In two sentences, summarize the text below about plants growing on glacial ice.

» PAGE EXCERPT:

[BEGIN]

Instead, how about one of the many forms of asexual reproduction common in plants, such as vegetative propagation. Basically, a branch of the tree hangs low, touched the ice, begins growing roots until it hits the soil, then the linking branch withers, separating the now-complete plant from its parent.

Or, scrap the soil idea entirely. As others have said, under so much ice for so long the soil won't be anything to write home about. Plants with their roots in water exist. Maybe your trees' roots melt the ice chemically and drink that up for water. Ice that formed through layers of snowfall won't have much in the way of nutrients naturally, but if your glacier hosts a rich ecosystem with animals and plants living and dying on its surface, it could work. That poses another problem though: either your microbes have evolved beyond the real arctic ones and can decompose the corpses in the icy cold, or your ice is less 'nutrient-rich water, but solid' and more 'sterile, unforgiving ice with pockets of preserved corpses', at which point your plants spread their roots (via chemical melt) through it to find and chemically digest the corpses - like carnivorous plants that eat with their roots.

[END]

» COLLECTED DATA:
[BEGIN]

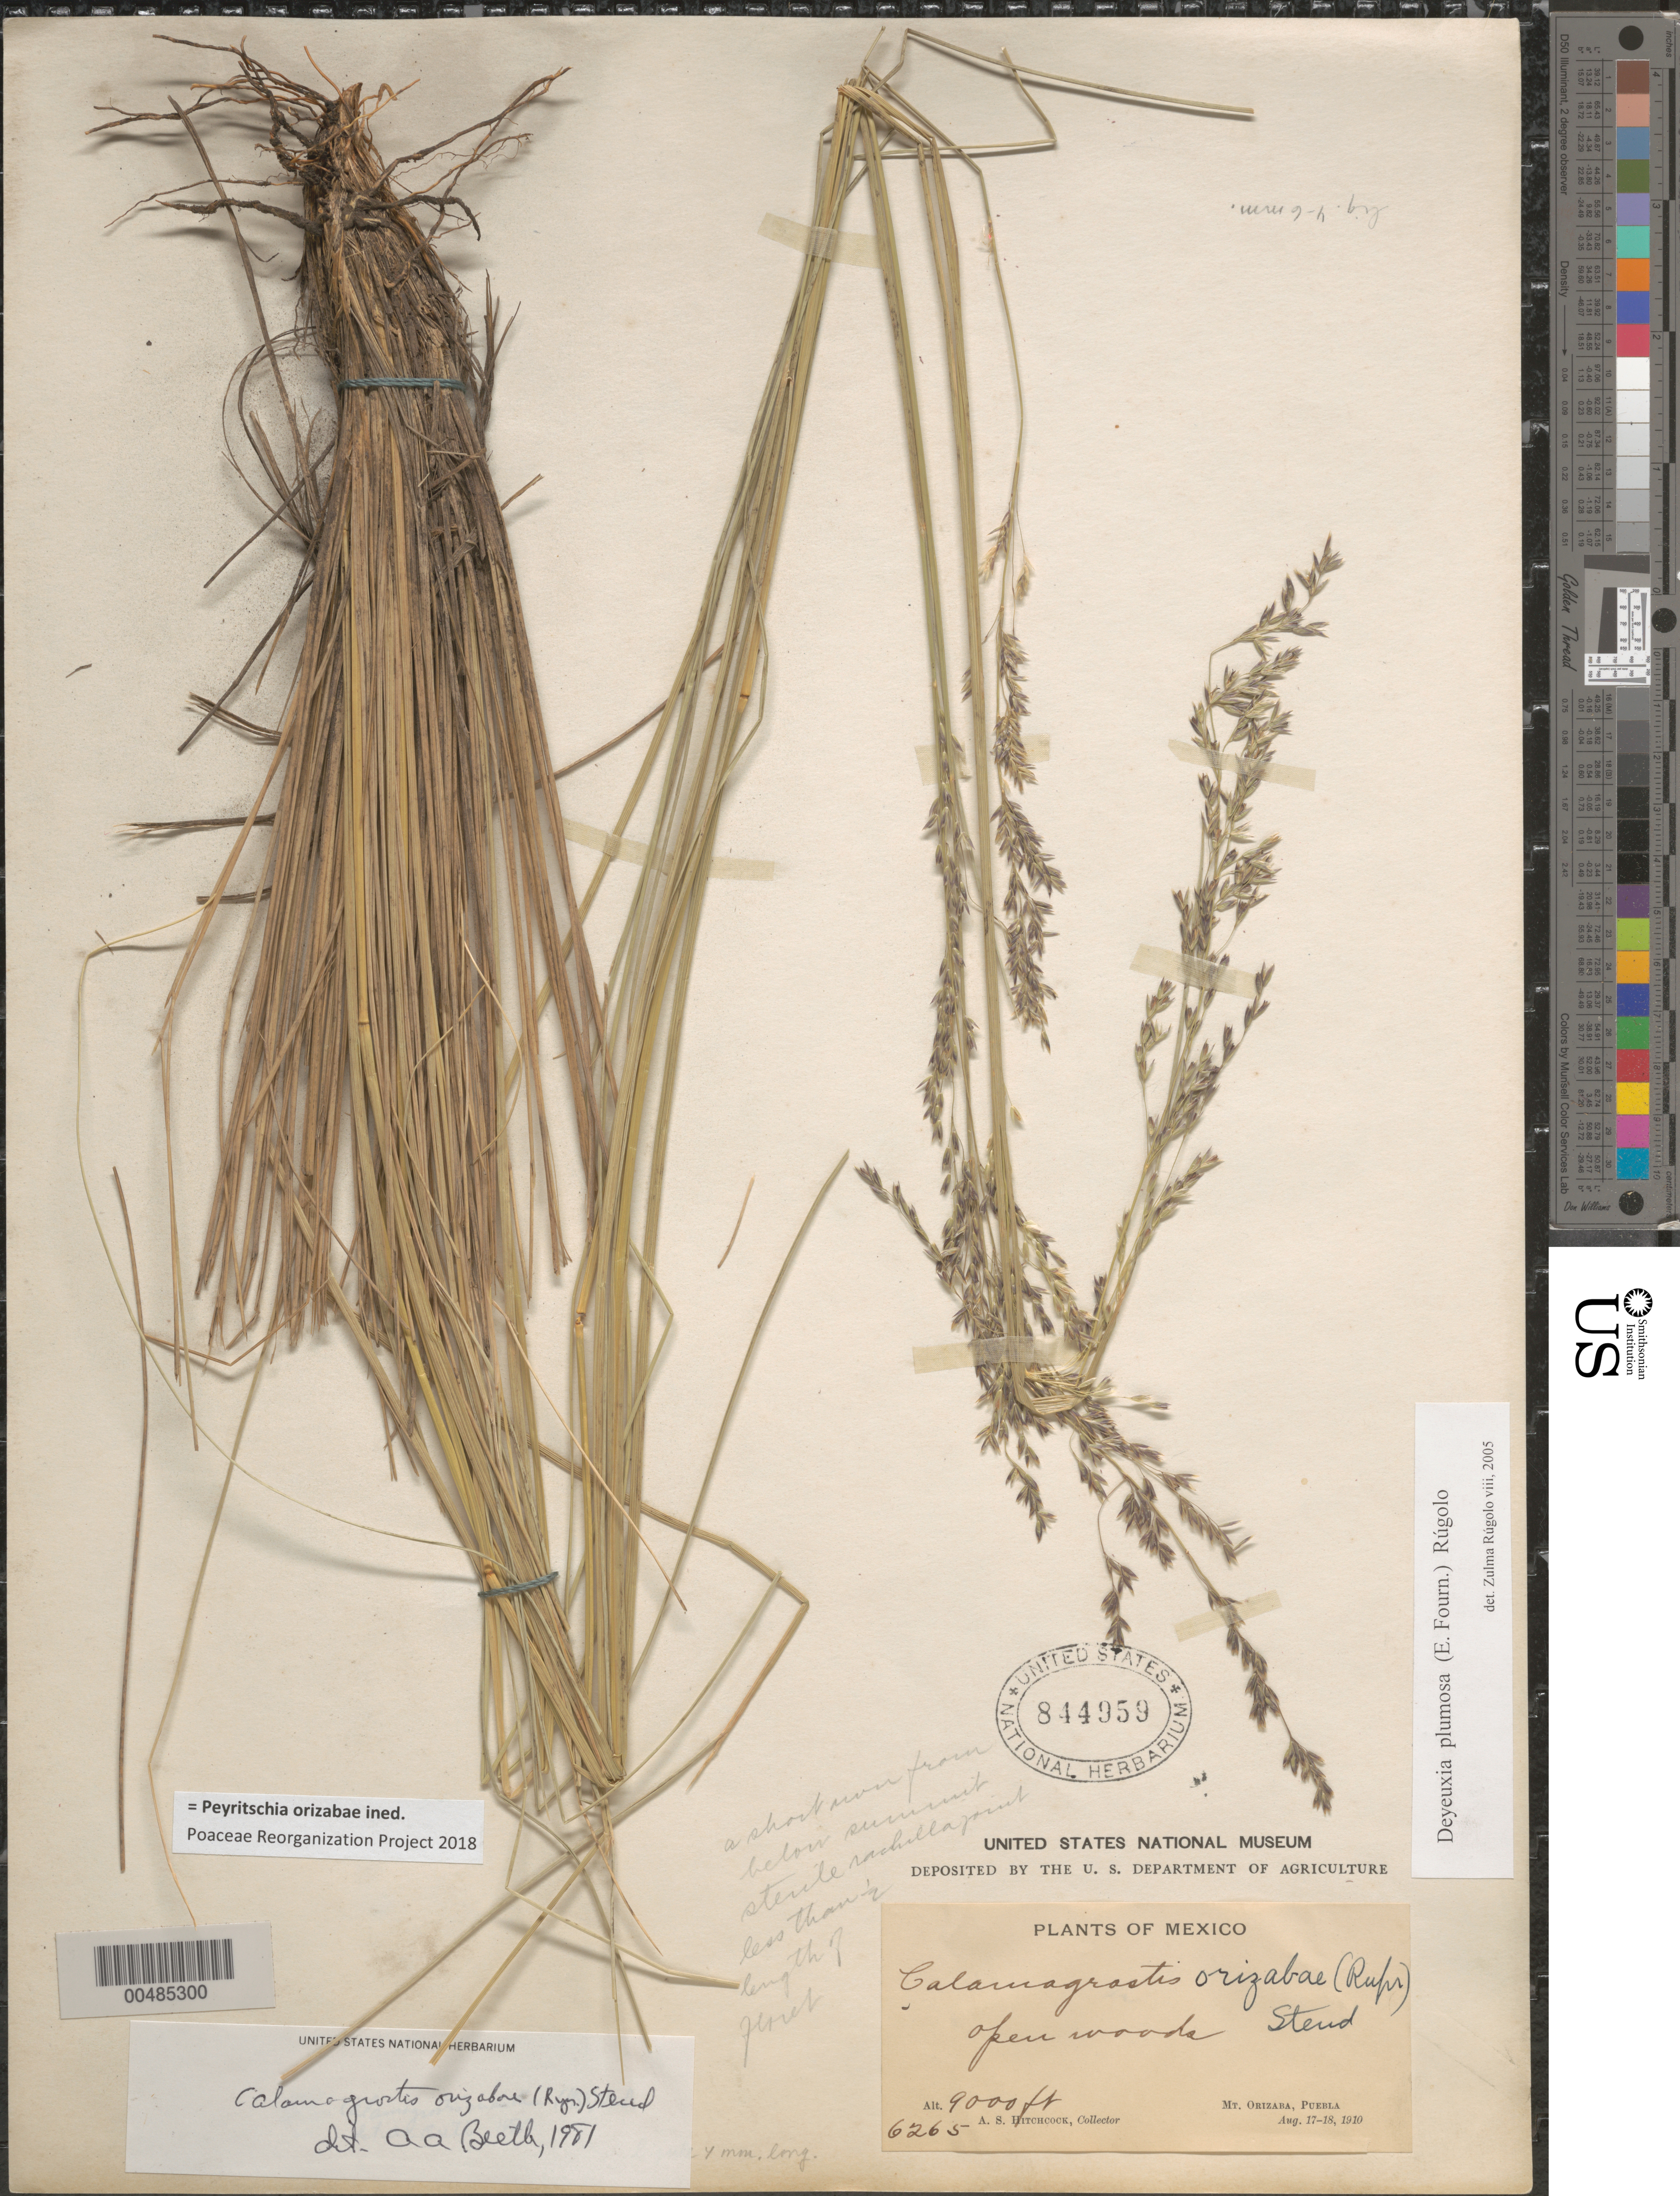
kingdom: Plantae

[END]

» WRITTEN ANSWER: The trees could reproduce by vegetative propagation: a low branch that touches the ice grows roots until it reaches the soil, and then the linking branch withers, leaving a separate plant. Alternatively, the trees could do without soil by melting the ice chemically with their roots for water, and because snow-formed ice holds few nutrients, those roots might spread through the ice to find and digest preserved corpses, like carnivorous plants that eat with their roots.